# INSTRUCTIONS TO FOLLOW
Lines with the string "Paris" must each be copied from the listing.
━━━━━ RECORDS FOR THE EXERCISE
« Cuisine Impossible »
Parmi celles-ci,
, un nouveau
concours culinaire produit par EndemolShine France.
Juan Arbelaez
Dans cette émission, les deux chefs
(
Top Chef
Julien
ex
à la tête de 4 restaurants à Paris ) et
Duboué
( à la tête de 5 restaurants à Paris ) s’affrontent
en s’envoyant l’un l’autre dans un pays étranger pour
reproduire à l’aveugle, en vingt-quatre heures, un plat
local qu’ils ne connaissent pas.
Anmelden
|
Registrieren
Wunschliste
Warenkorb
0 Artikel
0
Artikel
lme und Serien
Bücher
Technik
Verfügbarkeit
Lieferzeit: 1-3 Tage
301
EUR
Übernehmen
━━━━━━━━━━
# TASK ANSWER
à la tête de 4 restaurants à Paris ) et
( à la tête de 5 restaurants à Paris ) s’affrontent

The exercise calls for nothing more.